Now I have three hives: the original, the second, which is looking weak, and the bait hive, which is looking strong. The colony in the bait hive has to be moved into the #2 hive before winter, and it's better to move them sooner before they build the combs too big to fit in there, but I want to wait until they've built enough combs to hold all the bees, because they'll be easier to move. There's also the problem of keeping the two colonies from fighting too much, while still having separate entrances. I have a plan.

Thaw -- 13 February 2014 -- The last time I opened the hive was early August, half a year ago. That gave the bees plenty of time to gather more stuff, arrange it all for winter, and seal up the hive.
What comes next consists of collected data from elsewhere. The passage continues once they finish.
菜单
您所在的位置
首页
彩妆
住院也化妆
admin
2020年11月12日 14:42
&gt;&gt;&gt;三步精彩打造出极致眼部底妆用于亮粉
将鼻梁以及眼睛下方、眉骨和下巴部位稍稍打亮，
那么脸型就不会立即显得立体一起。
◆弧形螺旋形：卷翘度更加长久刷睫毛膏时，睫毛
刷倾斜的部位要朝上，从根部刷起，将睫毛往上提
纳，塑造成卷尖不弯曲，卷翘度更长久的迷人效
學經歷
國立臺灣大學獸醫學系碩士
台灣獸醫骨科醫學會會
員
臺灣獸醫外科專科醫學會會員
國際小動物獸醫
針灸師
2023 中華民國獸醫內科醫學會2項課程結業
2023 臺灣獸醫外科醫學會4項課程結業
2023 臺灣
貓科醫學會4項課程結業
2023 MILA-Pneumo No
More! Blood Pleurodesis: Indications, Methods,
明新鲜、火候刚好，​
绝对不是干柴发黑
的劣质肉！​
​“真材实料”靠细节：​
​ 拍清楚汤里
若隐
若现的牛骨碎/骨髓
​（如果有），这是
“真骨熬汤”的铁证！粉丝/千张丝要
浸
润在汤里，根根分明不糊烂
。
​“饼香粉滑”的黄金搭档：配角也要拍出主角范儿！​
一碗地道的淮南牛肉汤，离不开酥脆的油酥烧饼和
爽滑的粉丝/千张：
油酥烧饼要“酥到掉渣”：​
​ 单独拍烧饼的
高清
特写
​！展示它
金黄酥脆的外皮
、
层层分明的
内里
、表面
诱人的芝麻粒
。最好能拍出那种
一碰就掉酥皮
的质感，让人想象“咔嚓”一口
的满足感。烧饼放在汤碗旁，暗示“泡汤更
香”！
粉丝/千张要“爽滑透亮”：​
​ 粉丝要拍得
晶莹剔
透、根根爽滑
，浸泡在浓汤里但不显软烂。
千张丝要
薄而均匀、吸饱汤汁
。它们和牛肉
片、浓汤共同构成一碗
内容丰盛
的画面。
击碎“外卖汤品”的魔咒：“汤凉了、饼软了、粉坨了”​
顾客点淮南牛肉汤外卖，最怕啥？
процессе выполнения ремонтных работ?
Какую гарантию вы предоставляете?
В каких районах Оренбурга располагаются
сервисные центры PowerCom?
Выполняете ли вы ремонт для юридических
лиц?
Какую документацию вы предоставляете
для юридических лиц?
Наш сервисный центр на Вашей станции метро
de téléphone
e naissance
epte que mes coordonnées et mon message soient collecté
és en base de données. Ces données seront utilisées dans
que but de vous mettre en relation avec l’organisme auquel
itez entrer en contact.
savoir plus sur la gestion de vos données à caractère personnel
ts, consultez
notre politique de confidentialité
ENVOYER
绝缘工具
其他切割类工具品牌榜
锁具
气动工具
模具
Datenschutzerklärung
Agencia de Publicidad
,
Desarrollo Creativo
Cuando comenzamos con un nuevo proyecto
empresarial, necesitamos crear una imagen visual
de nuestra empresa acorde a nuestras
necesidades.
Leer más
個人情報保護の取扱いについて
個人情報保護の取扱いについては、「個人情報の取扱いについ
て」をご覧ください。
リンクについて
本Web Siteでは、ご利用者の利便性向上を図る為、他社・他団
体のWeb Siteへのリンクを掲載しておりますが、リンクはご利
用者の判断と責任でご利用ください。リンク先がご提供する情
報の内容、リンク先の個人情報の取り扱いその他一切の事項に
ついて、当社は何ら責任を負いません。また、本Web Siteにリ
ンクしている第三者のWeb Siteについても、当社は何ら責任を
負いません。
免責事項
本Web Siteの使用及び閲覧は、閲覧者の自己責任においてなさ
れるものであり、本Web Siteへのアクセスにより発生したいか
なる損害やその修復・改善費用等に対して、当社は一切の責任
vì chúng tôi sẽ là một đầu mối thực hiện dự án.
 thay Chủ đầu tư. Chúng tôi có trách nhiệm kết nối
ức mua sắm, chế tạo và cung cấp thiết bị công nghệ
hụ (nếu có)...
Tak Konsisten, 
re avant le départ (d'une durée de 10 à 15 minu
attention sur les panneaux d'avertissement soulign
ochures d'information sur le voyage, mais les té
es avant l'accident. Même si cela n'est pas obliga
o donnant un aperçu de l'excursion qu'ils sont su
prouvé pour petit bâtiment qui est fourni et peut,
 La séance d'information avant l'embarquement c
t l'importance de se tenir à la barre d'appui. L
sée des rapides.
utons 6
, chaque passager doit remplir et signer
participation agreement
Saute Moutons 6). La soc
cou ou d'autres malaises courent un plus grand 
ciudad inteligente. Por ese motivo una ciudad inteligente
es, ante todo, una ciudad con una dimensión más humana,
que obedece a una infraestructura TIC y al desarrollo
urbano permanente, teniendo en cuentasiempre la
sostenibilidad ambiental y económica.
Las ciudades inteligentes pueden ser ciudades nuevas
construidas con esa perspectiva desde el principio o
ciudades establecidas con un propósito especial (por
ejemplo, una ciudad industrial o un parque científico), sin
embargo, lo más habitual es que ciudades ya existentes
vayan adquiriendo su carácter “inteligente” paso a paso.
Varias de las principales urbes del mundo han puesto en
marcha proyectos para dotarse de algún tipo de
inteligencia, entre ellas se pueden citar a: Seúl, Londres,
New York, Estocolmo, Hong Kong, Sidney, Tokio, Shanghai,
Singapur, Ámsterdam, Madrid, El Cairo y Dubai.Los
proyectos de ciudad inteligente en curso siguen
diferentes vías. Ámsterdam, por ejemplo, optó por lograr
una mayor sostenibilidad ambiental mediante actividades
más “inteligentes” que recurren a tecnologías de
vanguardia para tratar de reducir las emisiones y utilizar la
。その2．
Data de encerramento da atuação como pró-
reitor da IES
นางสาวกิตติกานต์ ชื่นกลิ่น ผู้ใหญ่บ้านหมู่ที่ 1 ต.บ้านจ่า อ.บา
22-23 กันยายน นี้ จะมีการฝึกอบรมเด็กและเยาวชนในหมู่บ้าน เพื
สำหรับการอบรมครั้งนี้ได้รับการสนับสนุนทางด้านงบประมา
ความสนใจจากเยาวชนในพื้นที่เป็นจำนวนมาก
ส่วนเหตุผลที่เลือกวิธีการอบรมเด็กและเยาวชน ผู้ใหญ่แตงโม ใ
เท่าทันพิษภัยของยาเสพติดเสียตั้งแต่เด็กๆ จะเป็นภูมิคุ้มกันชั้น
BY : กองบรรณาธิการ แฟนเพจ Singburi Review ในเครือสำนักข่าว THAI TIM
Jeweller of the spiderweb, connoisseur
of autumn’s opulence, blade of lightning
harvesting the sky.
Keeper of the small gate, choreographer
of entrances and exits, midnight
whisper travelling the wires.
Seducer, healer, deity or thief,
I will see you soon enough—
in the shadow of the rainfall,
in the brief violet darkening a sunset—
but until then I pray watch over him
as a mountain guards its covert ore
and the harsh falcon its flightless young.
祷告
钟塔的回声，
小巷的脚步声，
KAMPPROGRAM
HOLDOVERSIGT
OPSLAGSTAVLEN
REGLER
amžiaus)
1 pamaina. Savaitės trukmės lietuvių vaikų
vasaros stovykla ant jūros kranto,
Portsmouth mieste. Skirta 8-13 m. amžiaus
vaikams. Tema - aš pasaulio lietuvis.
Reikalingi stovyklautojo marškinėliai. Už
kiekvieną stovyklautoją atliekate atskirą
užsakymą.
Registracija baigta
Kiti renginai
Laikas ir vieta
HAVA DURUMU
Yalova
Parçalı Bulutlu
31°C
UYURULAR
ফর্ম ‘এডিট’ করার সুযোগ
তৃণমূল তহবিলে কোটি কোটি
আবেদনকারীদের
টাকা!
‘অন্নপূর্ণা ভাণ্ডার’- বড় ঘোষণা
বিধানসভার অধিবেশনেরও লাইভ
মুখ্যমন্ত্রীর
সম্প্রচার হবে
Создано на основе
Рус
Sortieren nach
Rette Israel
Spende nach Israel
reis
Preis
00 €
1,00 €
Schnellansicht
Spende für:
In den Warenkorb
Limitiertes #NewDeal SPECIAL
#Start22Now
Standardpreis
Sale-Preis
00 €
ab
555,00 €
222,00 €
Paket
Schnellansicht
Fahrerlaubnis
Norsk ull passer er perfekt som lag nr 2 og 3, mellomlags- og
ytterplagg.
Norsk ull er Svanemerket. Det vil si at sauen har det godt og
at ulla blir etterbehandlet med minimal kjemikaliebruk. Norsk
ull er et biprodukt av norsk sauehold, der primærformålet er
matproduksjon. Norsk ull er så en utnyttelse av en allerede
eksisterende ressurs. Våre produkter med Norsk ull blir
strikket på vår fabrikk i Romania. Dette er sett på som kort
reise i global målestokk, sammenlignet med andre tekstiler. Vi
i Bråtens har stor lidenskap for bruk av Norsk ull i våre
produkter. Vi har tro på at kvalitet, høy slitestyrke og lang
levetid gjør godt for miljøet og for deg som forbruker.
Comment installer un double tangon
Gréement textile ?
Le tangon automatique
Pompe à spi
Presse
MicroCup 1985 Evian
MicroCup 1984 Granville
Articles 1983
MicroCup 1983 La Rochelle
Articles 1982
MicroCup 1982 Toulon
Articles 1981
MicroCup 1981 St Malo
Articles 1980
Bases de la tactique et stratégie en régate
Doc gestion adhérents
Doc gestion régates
In October they still had not kicked the drones out, but they're definitely gone now. I peek in the window about once a week, and I was expecting to see a large population eat their way front to back through the honeycombs, but instead I've watched a declining population stay at the front of the hive. Last week we had an unseasonal deep freeze, and after a night when it got down to -3F (-19C), the bees were clustered so tightly to the ceiling that I was afraid the colony was dying.

In the photo you can see that they're fine. Two days ago, on the first warmish sunny day, there were a few dozen bees flying around and pooping in the snow, and yesterday they all came out. You can also see that they like the front entrances better than the top entrances that the hive was designed for. I've drilled a total of five holes on the front, and through most of winter I had three of them sealed with wine corks. On the coldest nights I closed them down to one hole -- you never want to completely close it because they need ventilation to get the moisture out. That black thing is tar paper to help them keep warm, but I've removed it now, and as the weather warms I'll keep more entrances open full time. They still have massive honey stores, and should regrow their population with no supplemental feeding and be ready for the first flowers in a month.